*** Opening of Source extract ***
Monday, November 23, 2009

Opinion

Robert Schlesinger

Democrats More Likely to Get H1N1 Vaccine Than Republicans

October 16, 2009 11:12 AM ET | Robert Schlesinger | Permanent Link | Print

By Robert Schlesinger, Thomas Jefferson Street blog

I wrote yesterday about a new Pew poll showing that Americans are evenly divided (47 percent to 47 percent) about whether they would get the H1N1 vaccine. But there was one other data tidbit from the poll that was so striking that I thought it merits its own blog post. According to Pew, there is a partisan split on the vaccine. To wit, 60 percent of Democratic respondents said that they would get the vaccine and 34 percent said they would not. Conversely, only 41 percent of Republicans said they would take the vaccine while 54 percent said that they would not. (Warning for Democrats: Independents have the same 41-54 split.)
*** Close of Source extract ***
*** Opening of Material shown ***
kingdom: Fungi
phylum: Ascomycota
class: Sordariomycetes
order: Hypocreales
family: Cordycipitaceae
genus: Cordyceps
*** Close of Material shown ***
> _Study questions_
[A] Using the vaccine poll post, answer:
(i) On what date and at what time was the post published?
(ii) How were Americans divided overall on whether they would get the H1N1 vaccine?
(iii) What percentage of Democratic respondents said they would get the vaccine?
[B] Reproduce word for word the part of the vaccine poll post from "Democrats More Likely" to "same 41-54 split.)".

> _Responses to the exercise_
[A]
(i) October 16, 2009, at 11:12 AM ET
(ii) They were evenly divided, 47 percent to 47 percent.
(iii) 60 percent

[B]
Democrats More Likely to Get H1N1 Vaccine Than Republicans

October 16, 2009 11:12 AM ET | Robert Schlesinger | Permanent Link | Print

By Robert Schlesinger, Thomas Jefferson Street blog

I wrote yesterday about a new Pew poll showing that Americans are evenly divided (47 percent to 47 percent) about whether they would get the H1N1 vaccine. But there was one other data tidbit from the poll that was so striking that I thought it merits its own blog post. According to Pew, there is a partisan split on the vaccine. To wit, 60 percent of Democratic respondents said that they would get the vaccine and 34 percent said they would not. Conversely, only 41 percent of Republicans said they would take the vaccine while 54 percent said that they would not. (Warning for Democrats: Independents have the same 41-54 split.)